In the analyses, the study used quantitative and qualitative data collected from primary and secondary sources, involving two surveys (involving 25 RFIs and 180 households of Lombok), several case studies, and published and unpublished financial and socio-economic statistics from relevant institutions at the provincial level. The data analyses included descriptive statistics, associations, mean differences and correlation, depending on the data measurements and the objectives of the analyses.

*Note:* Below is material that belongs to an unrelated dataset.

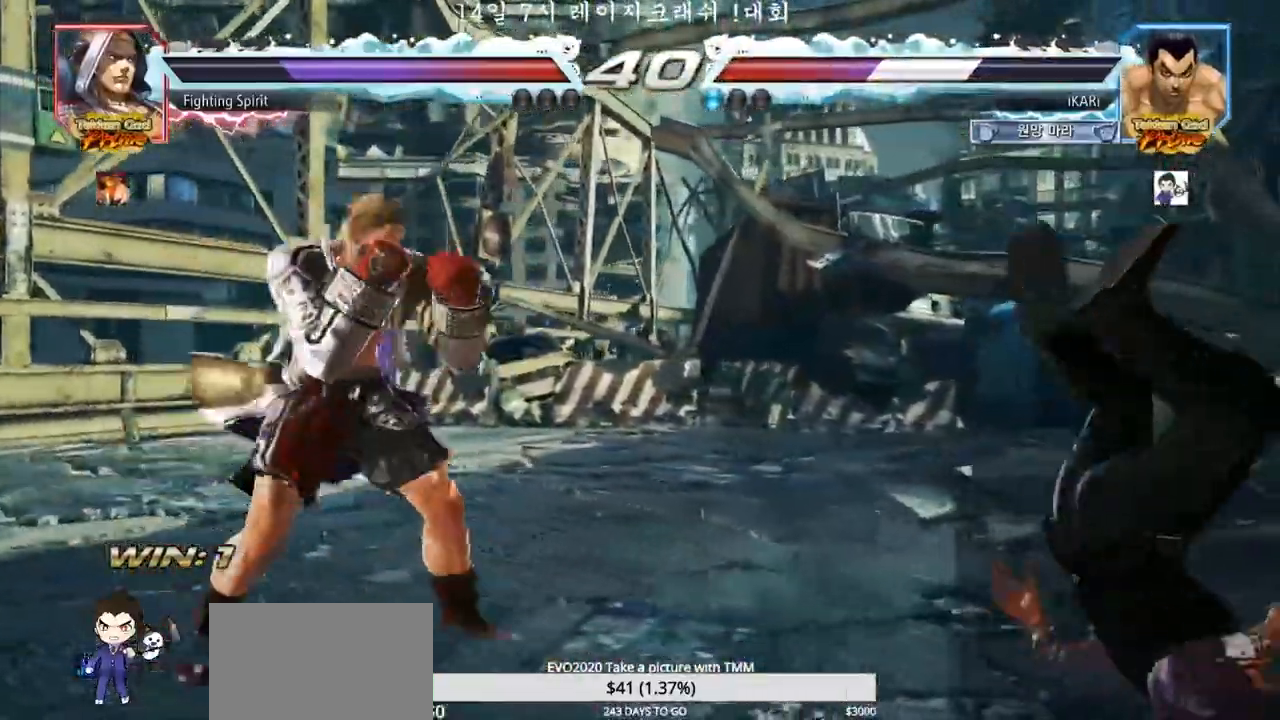
{"dt_ms": 500, "buttons": [], "left_stick": "center", "events": []}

The study found the following. In many respects, the financial liberalization brought a substantial improvement in the rural financial market of a less developed economy of Indonesia, NTB province where Lombok is a part. The liberalisation of interest rate shifted the economics of the rural (micro) financial services from unprofitable business to economically promising business while the liberalisation of rural financial institution entry opened the way for the establishment of new rural financial institutions. As a result, five types of RFIs, one upgrade and four new, were brought into the rural financial market during the liberalisation process. All these RFIs were for profit entities. The level of financial intermediation by bank RFIs was generally improved, as their Loan to Deposit Ratio (LDR) moved toward 100 per cent. The bank interest rate was consistently higher than the inflation rate, providing a basis for cost-effective financial intermediation. Although, the relative size of the rural bank group (measured as its share in bank assets, credits, and savings) experienced a sharp decline a few years after the 1988 bank entry liberalisation, the decline was not due to the non-performance of the new rural banks, but due to the conversion of a large private rural bank into a commercial bank in 1991.

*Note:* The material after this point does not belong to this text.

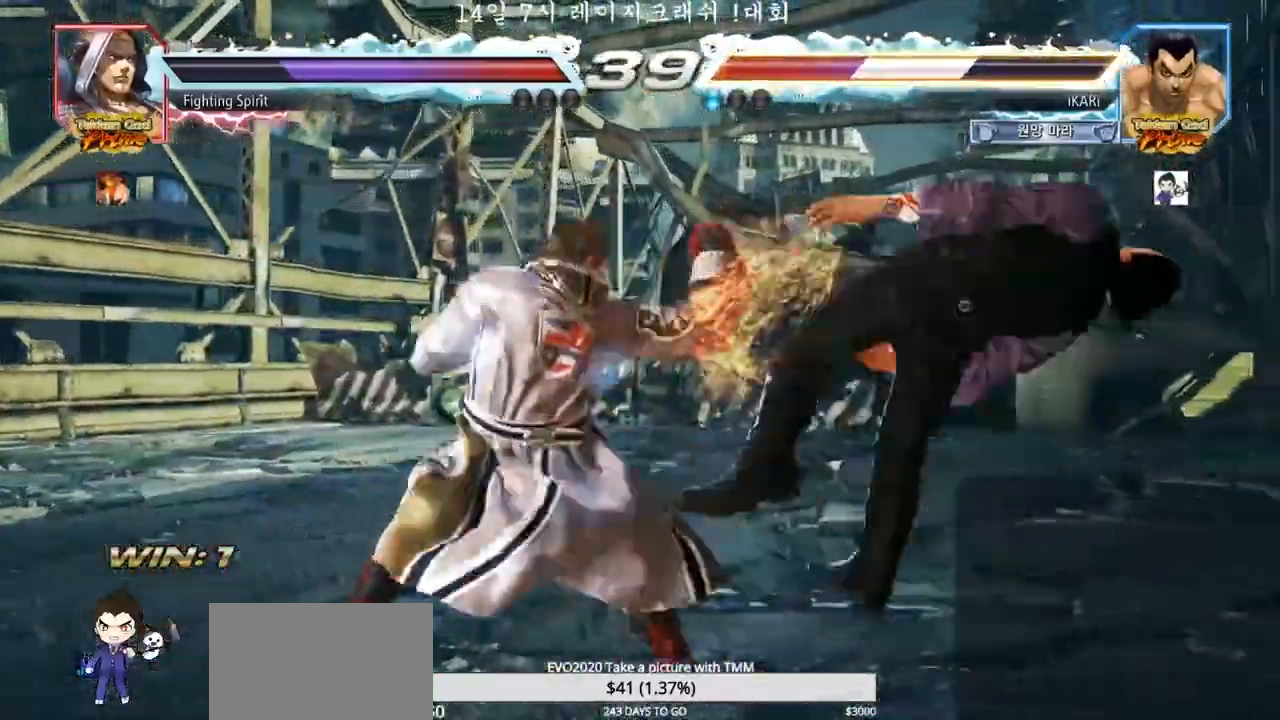
{"dt_ms": 1000, "buttons": [], "left_stick": "center"}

Other than the financial policy, market environments such as population, economic condition, and infrastructure also affected the performance of the RFIs. Further, the performance of the individual RFIs varied by type, office network, asset size, service policies and mechanisms.
The structure of the household demand for financial services revealed that the formal financial system was superior to the informal one in terms of the total saving amounts, number of savers and credit amounts but inferior with respect to the number of borrowers. Further, some indications of mismatches between the financial services available to and demanded by the households were found in terms of the amounts, time, requirements and repayment systems. Small borrowers and farmers remained under-served by the formal financial institutions. The households' demand for and access to formal financial services were not only determined by their socio-economic characteristics but also by the features of availed financial services, such as, the interest rate, transaction costs, financial institution type, banking confidence, income, occupation and land assets.

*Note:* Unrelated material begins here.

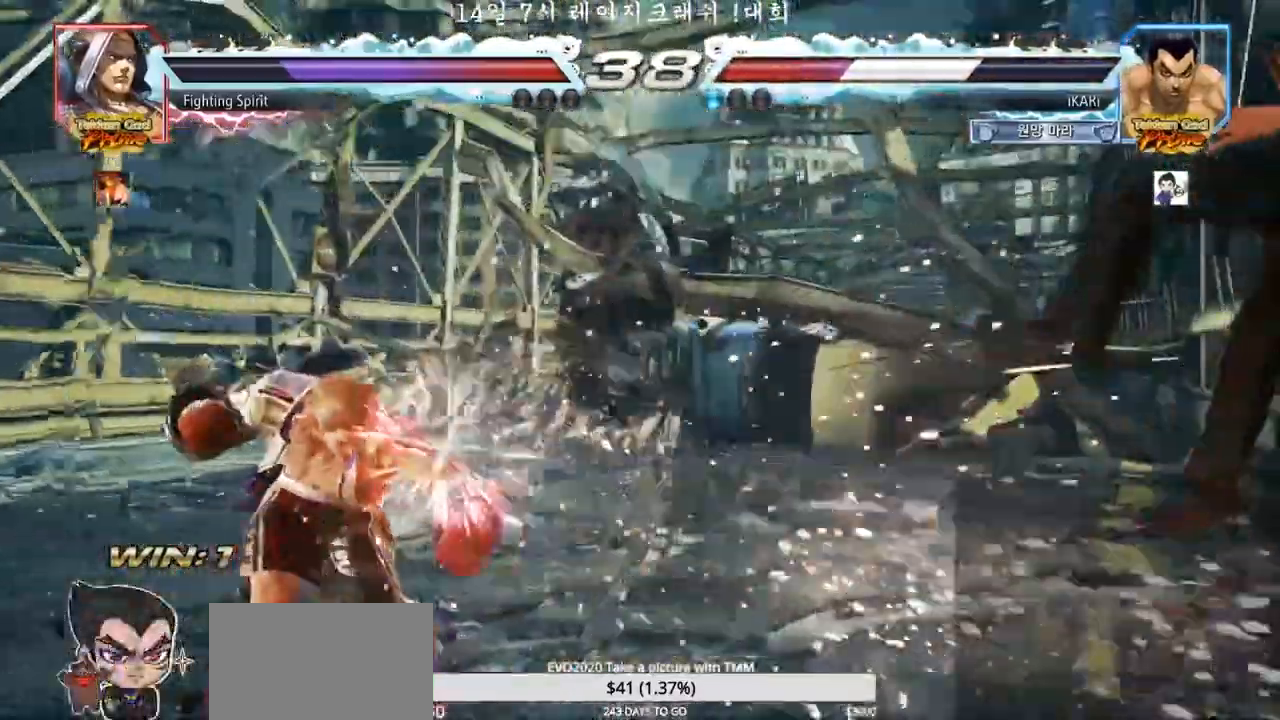
{"dt_ms": 500, "buttons": [], "left_stick": "center", "events": []}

The study has two general conclusions. First, financial services to rural households in less developed economies could be profitable, given the opportunity to charge market rate. Second, the rural financial development appeared to be jointly determined by factors internal and external to the three principal actors — financial institutions, households and government — in the rural financial development process and the functioning of the rural financial market. The study has several implications to the field of rural (micro) finance and rural financial development policies and practice.